V4 countries should take more robust action in order to not suffer discrimination in the EU
18. 05. 2021.
The Visegrád countries (V4) are subject to massive discrimination, and unless they step up – stronger and together – the situation will not change, Prime Minister Viktor Orbán wrote on Tuesday, replying to Mikulaš Dzurinda, former Prime Minister of Slovakia, President of the Wilfried Martens Centre for European Studies.

In his writing entitled Samizdat No. 7 forwarded to the Hungarian news agency MTI by the Press Office of the Prime Minister, Mr Orbán responded to the fact that Mr Dzurinda refused his proposal voiced in an interview given to the Slovak news portal postoj.sk that the V4 countries need to work towards transforming the European Union’s German-French axis into a three-pillar, power centre based on German-French-V4 cooperation.

“This, of course, is only possible through Polish V4 leadership, but this is not Mikuláš’s reason for refusing the initiative. According to his theory, my proposal would only increase the European Union’s internal fragmentation, leading to further division, not unity,” the Prime Minister wrote.

Mr Orbán stressed that the question, however, is not theoretical in nature but, rather, practical.

“It is a fact that the countries of the V4 have not managed to properly advance their interests within the EU’s framework. It is a fact that we, Central Europeans, are subject to massive discrimination. What I am saying is that if we do not step up — stronger and together — this situation will not change,” he wrote.

Mr Orbán argued that the internal market’s current setup means that the European common market provides EUR 1,074 worth of annual extra revenue to the French citizen, EUR 1,046 to the German, EUR 537 to the Slovak and EUR 408 to the Hungarian. These are data from 2016, he added.

Moreover, if we compare the amount of incoming EU transfers in V4 countries to the profit and dividend revenues leaving our nations, we will see the great extent of our losses. In the case of Hungary, the difference is 80 percent; in the case of Slovakia, it is above 90 percent,” the Prime Minister wrote, taking the view that “the disproportionality in centrally managed EU programmes (such as Horizon 2020) is not simply woeful — it is humiliating”.

Mr Orbán also pointed out that while our populations make up more than 20 percent of the European Union, the countries that joined the bloc since 2004 receive only 5.1 percent of funds. “Meanwhile, our proposals aiming to remedy the geographical disproportionality have been defeated,” he wrote.

The Prime Minister also highlighted that the EU’s directive on posted workers has been rewritten in a way that is detrimental to the V4. “The first mobility package put our freight companies in a hurtful, insulting position. And I haven’t even mentioned the brain drain, obligatory migrant resettlement quotas and the double standards implemented against us,” he wrote.

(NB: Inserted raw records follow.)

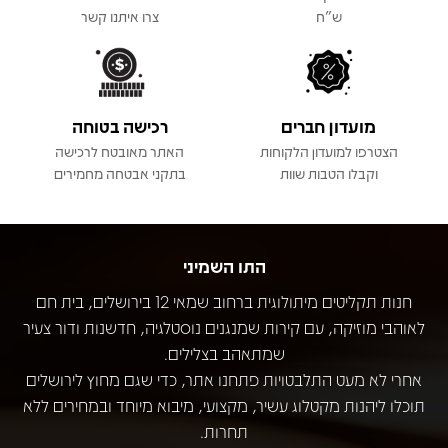
ש"ח
צרו איתנו קשר
מועדון חברים
רכישה בטוחה
הצטרפו למועדון הלקוחות
האתר מאובטח לרכישה
וקבלו הטבות שוות
בתקני אבטחה מחמירים
התו השמיני
חנות תקליטים מיתולוגית ברחוב שמאי 12 בירושלים, בית חם
לאוהבי מוזיקה, עם קירות שמנגנים נוסטלגיה, חדשנות ודור צעיר
שמתאהב בצלילים.
אחרי לא מעט התלבטויות פתחנו אתר, כדי שגם מחוץ לירושלים
תוכלו ליהנות מקטלוג עשיר, מקצועי, מיבוא מיוחד ובמחירים ללא
תחרות.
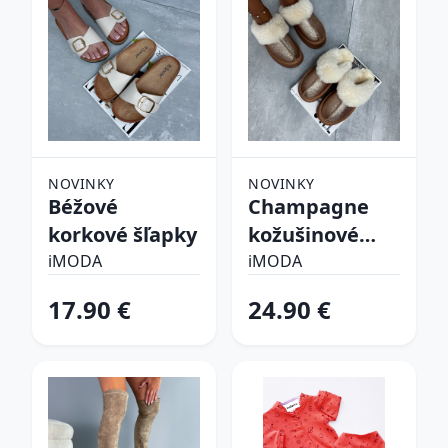
NOVINKY
NOVINKY
Béžové
Champagne
korkové šľapky
kožušinové
šľapky
iMODA
iMODA
17.90 €
24.90 €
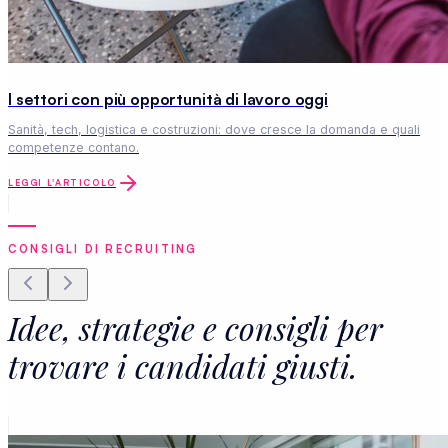
I settori con più opportunità di lavoro oggi
Sanità, tech, logistica e costruzioni: dove cresce la domanda e quali
competenze contano.
LEGGI L'ARTICOLO
CONSIGLI DI RECRUITING
Idee, strategie e consigli per
trovare i candidati giusti.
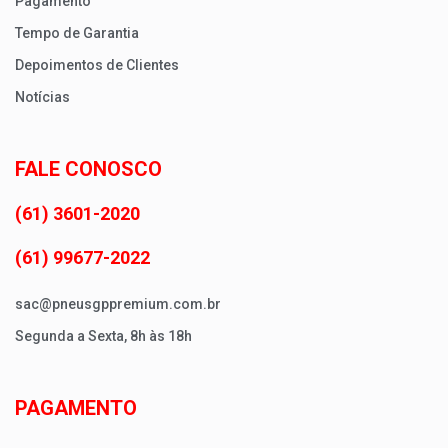
Pagamento
Tempo de Garantia
Depoimentos de Clientes
Notícias
FALE CONOSCO
(61) 3601-2020
(61) 99677-2022
sac@pneusgppremium.com.br
Segunda a Sexta, 8h às 18h
PAGAMENTO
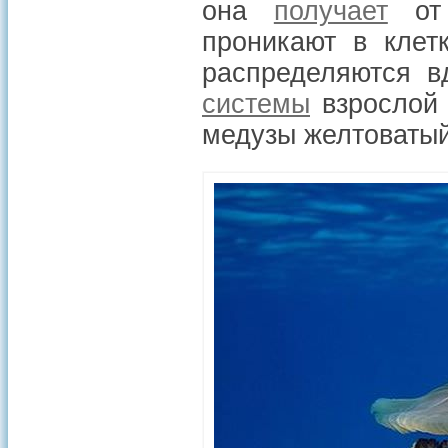
она
получает
от 
проникают в клет
распределяются 
системы
взрослой 
медузы желтоватый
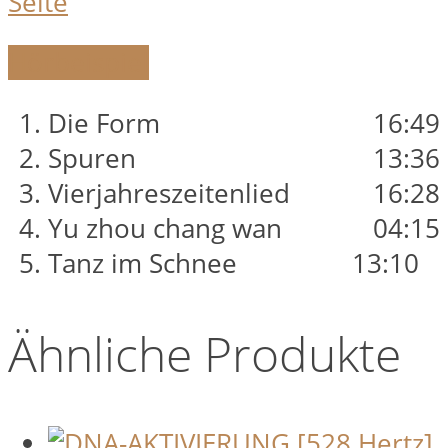
Seite
Hörbeispiel
Die Form
16:49
Spuren
13:36
Vierjahreszeitenlied
16:28
Yu zhou chang wan
04:15
Tanz im Schnee
13:10
Ähnliche Produkte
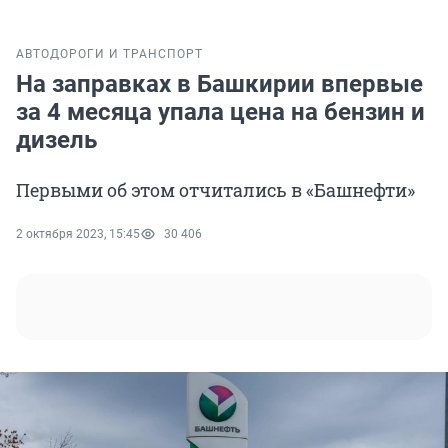
АВТО
ДОРОГИ И ТРАНСПОРТ
На заправках в Башкирии впервые
за 4 месяца упала цена на бензин и
дизель
Первыми об этом отчитались в «Башнефти»
2 октября 2023, 15:45
30 406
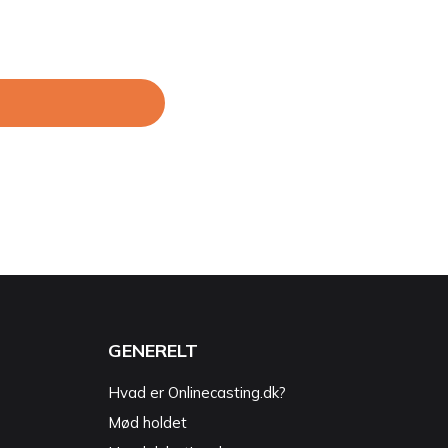
GENERELT
Hvad er Onlinecasting.dk?
Mød holdet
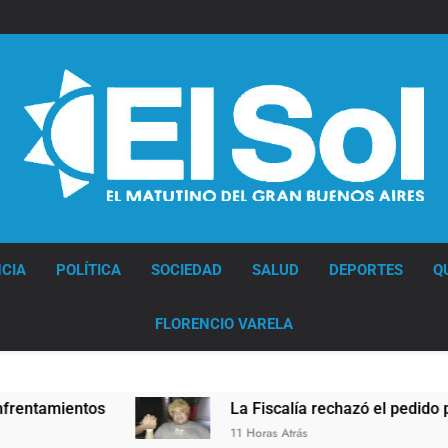
Diario EL SOL
CIA
POLÍTICA
SOCIEDAD
SALUD
DEPORTES
Q
FLORENCIO VARELA
mientos
La Fiscalía rechazó el pedido para sus
11 Horas Atrás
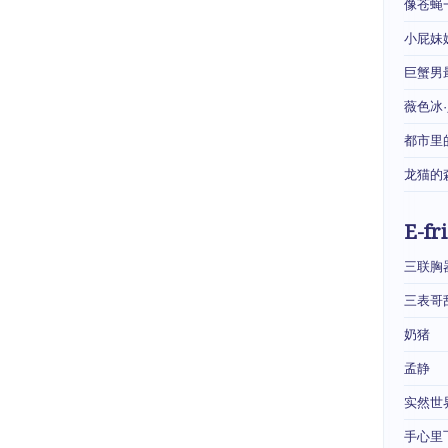
像苍蝇
小屁妹
巨蟹男
薇色冰
都市里
龙猫的
E-fr
三联胸
三表哥
奶猪
孟静
实然世
手心里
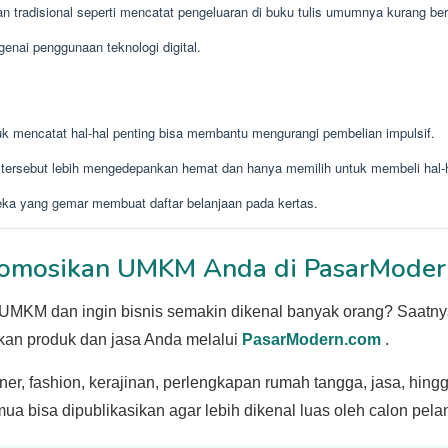
 tradisional seperti mencatat pengeluaran di buku tulis umumnya kurang ber
nai penggunaan teknologi digital.
k mencatat hal-hal penting bisa membantu mengurangi pembelian impulsif.
ersebut lebih mengedepankan hemat dan hanya memilih untuk membeli hal-ha
ereka yang gemar membuat daftar belanjaan pada kertas.
omosikan UMKM Anda di PasarModer
UMKM dan ingin bisnis semakin dikenal banyak orang? Saatn
an produk dan jasa Anda melalui
PasarModern.com
.
iner, fashion, kerajinan, perlengkapan rumah tangga, jasa, hing
ua bisa dipublikasikan agar lebih dikenal luas oleh calon pel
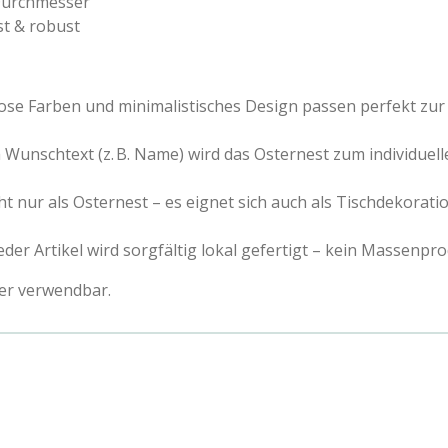
 Durchmesser
st & robust
tlose Farben und minimalistisches Design passen perfekt zur
m Wunschtext (z. B. Name) wird das Osternest zum individuel
cht nur als Osternest – es eignet sich auch als Tischdekor
Jeder Artikel wird sorgfältig lokal gefertigt – kein Massenpro
der verwendbar.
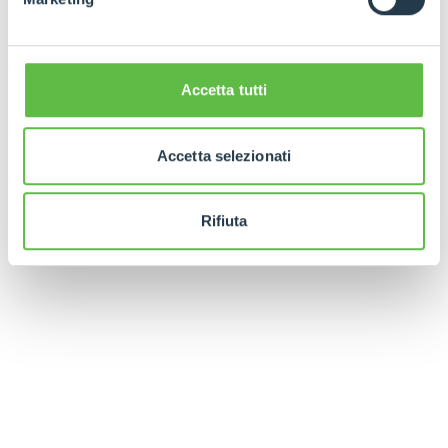
Accetta tutti
Accetta selezionati
Rifiuta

“Dear Mikulaš, should we not finally start behaving as equal partners to the western member states? Has the time not come for us to get organised and stand up for our interests? Why should we remain the EU’s dupes? Slovaks and Hungarians deserve more than this,” Mr Orbán concluded his response.

The Prime Minister has already published six response-type writings under the title ‘Samizdat’ on European political issues.